===== Article
4.2. Render-Layered Prompt Engineering
The output of Conceive is then converted into a stratified visual prompt that conveys mood, object, and style reference. Students learn prompt grammar (role, context, instruction, format) explicitly, as modelled by the teacher. AI operates as the picture creator. The Render stage rests on a small but growing corpus of scholarship on the teaching of prompt engineering (Park & Choo, 2025; Liu & Chilton, 2022).
4.3. Articulate-Critical Reflection on AI Outputs
The generated outputs are subjected to an organized process of critique that includes feedback from peers, the instructor, and the AI acting as captioner. Reflection is the dynamic part of the process that prevents superficial acceptance or rejection of AI-produced outputs. The concept draws on the practice of reflection in both design education and wider practice theory.
4.4. reFine-Iterative Re-Prompting and Manual Brushwork
Insights gained from articulation inform either a fresh start in Render (with changed parameters) or in Conceive (changing the emotion to convey). The reFine stage combines re-prompting with brushwork, positioning the human as an equal partner in the iterative process rather than as an editor of the resulting AI product. Within CRAFT, reFine forms the framework’s core commitment; however, evidence from drawing/painting labs is scarce, and the relevant data are mostly borrowed from neighbouring creativity tasks (Section 5.2).
4.5. Transmit-Curation, Statement-Writing, and Public Sharing
For closure, the process has students select certain works to curate, write artist statements, and distribute their outputs through a public exhibit or portfolio. The role of AI in this stage is documentation. As currently formulated, Transmit receives the least attention in the literature.
5. Results and Discussion
5.1. Overview of the Included Evidence Base
The ten included primary studies (eleven datasets) are summarized in Table 2. Among the studies that report a single participant count, sample sizes range from N = 10 (Ansone et al., 2025) to N = 405 (Zhuang & Li, 2025); several studies use cohort-, class-, or workshop-level designs for which Table 2 does not list a single headline N (Hwang & Wu, 2025b; Sáez-Velasco et al., 2024; Chiu & Hwang, 2025; Chen et al., 2025). Settings span K-12 (Vartiainen et al., 2025), higher-education studios and design courses (Hwang & Wu, 2025a, 2025b; Hiçyilmaz, 2025; Ansone et al., 2025; Sáez-Velasco et al., 2024; Chiu & Hwang, 2025; Chen et al., 2025), and an online experimental platform (McGuire et al., 2024). Designs include two-condition experiments (McGuire et al., 2024, Studies 1 and 2), pre/post quasi-experiments (Vartiainen et al., 2025; Chen et al., 2025), cross-sectional surveys with mediation analysis (Hwang & Wu, 2025a), structural equation models (Zhuang & Li, 2025), and small-sample qualitative studies (Hiçyilmaz, 2025; Ansone et al., 2025). Reported effect-size families differ across studies (Cohen’s d, Hedges’ g, β coefficients, mean differences); this heterogeneity, together with the single-coder mapping noted in Section 3.4, means the synthesis is interpretive and precludes pooled meta-analysis.
==========
===== Provided records
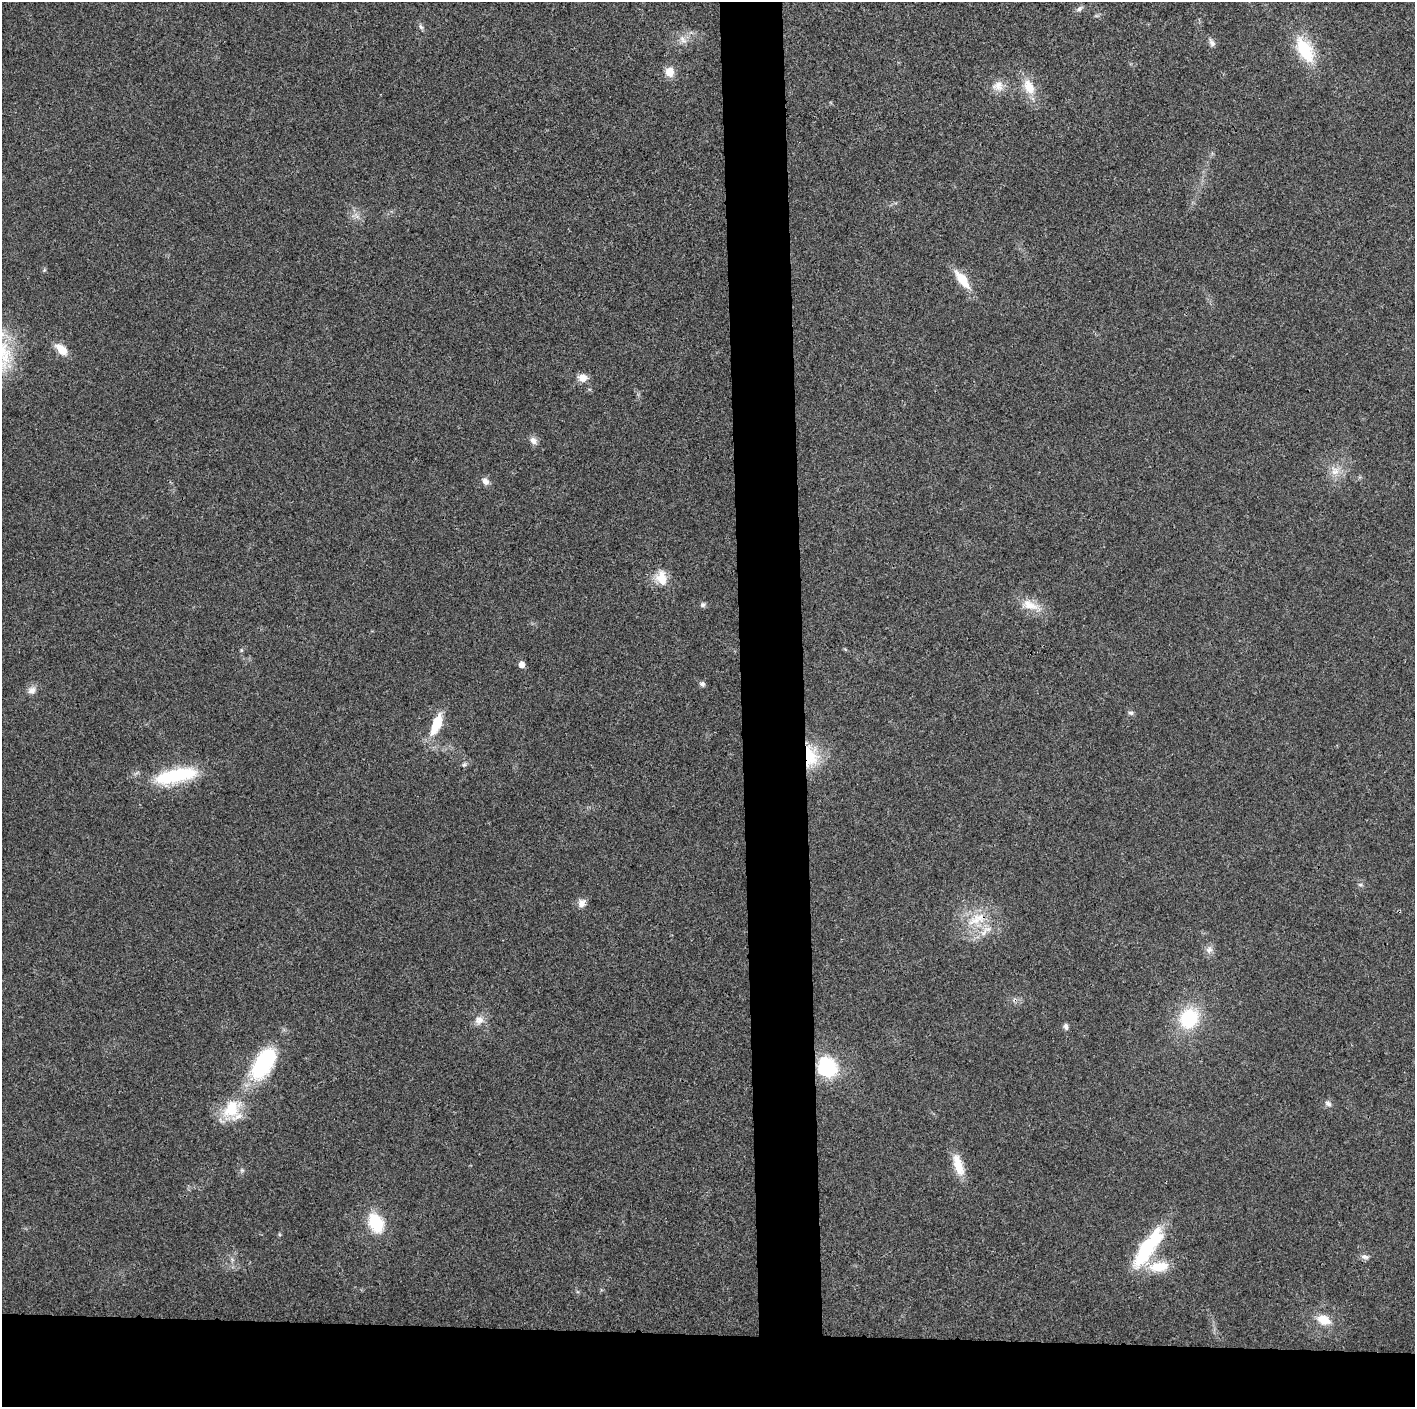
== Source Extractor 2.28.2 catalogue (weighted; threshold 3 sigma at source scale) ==
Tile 8 of 3 x 3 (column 2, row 3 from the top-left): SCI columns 1415-2827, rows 6-1410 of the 4252 x 4226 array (HDU 1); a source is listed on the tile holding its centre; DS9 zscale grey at full resolution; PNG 1417 x 1409 px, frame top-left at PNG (2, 2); no overlay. Shown black and unused: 9% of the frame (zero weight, under 3 of 4 exposures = <1% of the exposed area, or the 3 px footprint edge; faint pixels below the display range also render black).
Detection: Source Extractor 2.28.2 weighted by HDU 2 'WHT'; one run over the whole footprint, this tile lists its part. Background 0.0204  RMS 0.0055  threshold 0.025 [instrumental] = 3 sigma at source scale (4.5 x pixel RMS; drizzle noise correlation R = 1.50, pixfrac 1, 0.05/0.05 arcsec/px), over >= 5 px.
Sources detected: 44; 1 inside a brighter listed object's ellipse — not listed separately; the other 43 listed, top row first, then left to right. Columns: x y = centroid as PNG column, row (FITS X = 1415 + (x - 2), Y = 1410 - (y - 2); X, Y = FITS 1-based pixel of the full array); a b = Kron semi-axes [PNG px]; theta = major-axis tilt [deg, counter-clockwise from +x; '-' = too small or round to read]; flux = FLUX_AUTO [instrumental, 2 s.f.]
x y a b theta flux
1079 9 8 6 45 1.6
421 27 9 5 -52 1.4
683 39 13 7 -52 3.2
1212 43 12 6 -59 2
1305 50 32 16 -62 24
669 72 11 9 -79 6
998 86 14 13 - 5.5
1029 87 21 13 -64 10
962 279 25 9 -51 12
61 349 15 9 -41 7.5
582 378 11 9 -11 4.8
533 441 10 8 -48 2.8
1335 471 13 11 -68 5.6
485 481 10 7 -49 2.8
662 578 18 13 -81 9
703 605 7 7 - 1.3
1030 605 26 12 -22 9.3
241 650 5 3 - 0.65
521 664 5 5 - 4
702 684 7 6 - 1.5
32 690 11 8 35 3.2
1131 713 8 5 -16 1.3
436 724 28 10 68 15
810 756 28 17 -84 23
464 764 7 5 67 1.1
176 775 51 15 12 37
581 903 11 9 58 3.4
976 919 32 13 27 15
984 933 14 6 56 3.7
1209 950 9 9 - 2.7
1189 1018 21 18 63 31
479 1020 12 11 - 4.3
1066 1026 9 6 -73 1.6
263 1064 45 21 59 46
827 1067 24 21 -48 30
1328 1103 9 7 -42 1.9
231 1109 25 18 67 18
958 1165 30 11 -73 10
376 1223 18 12 -64 25
1148 1248 56 16 56 39
1365 1257 11 6 -11 2
1159 1267 29 13 6 14
1324 1320 16 11 -20 8.6
Overlapping masked pixels (flux is a lower limit): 1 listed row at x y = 810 756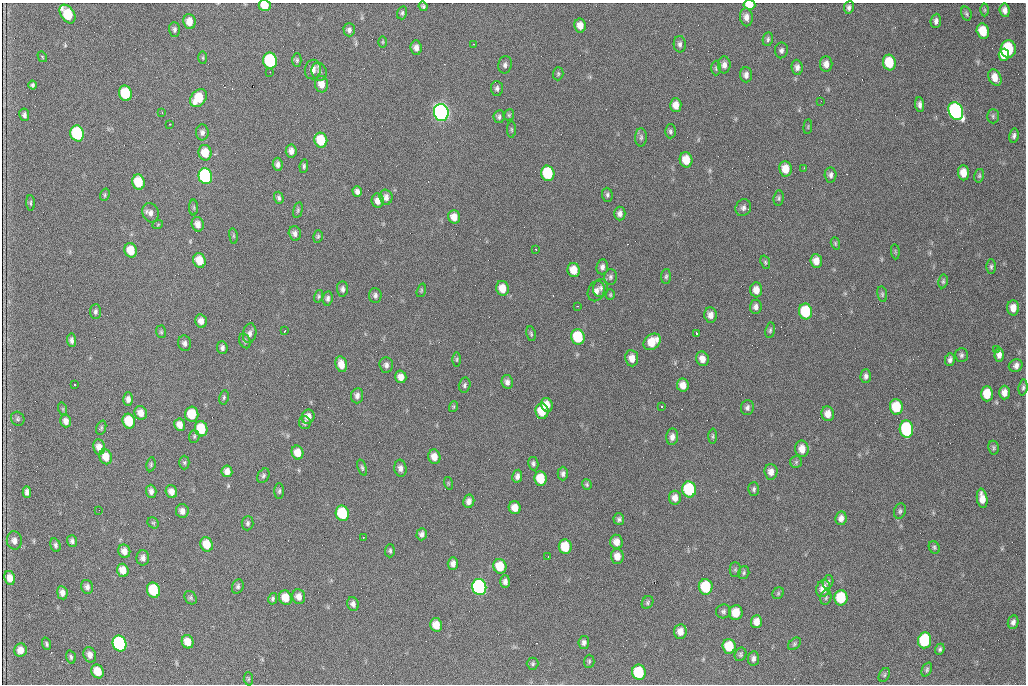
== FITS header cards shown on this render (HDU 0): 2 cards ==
==========
What this task involves: Summarize the CRAFT framework text above in two sentences.

Full solution: The text describes the Render, Articulate, reFine, and Transmit stages, in which students turn the output of Conceive into layered visual prompts, critique the AI outputs with peers, the instructor, and the AI, refine their work through re-prompting and brushwork as equal partners, and then curate, write artist statements, and share their work publicly. It then reports that the ten included studies (eleven datasets) differ in sample size, setting, and design, and that varied effect-size families and single-coder mapping make the synthesis interpretive and rule out a pooled meta-analysis.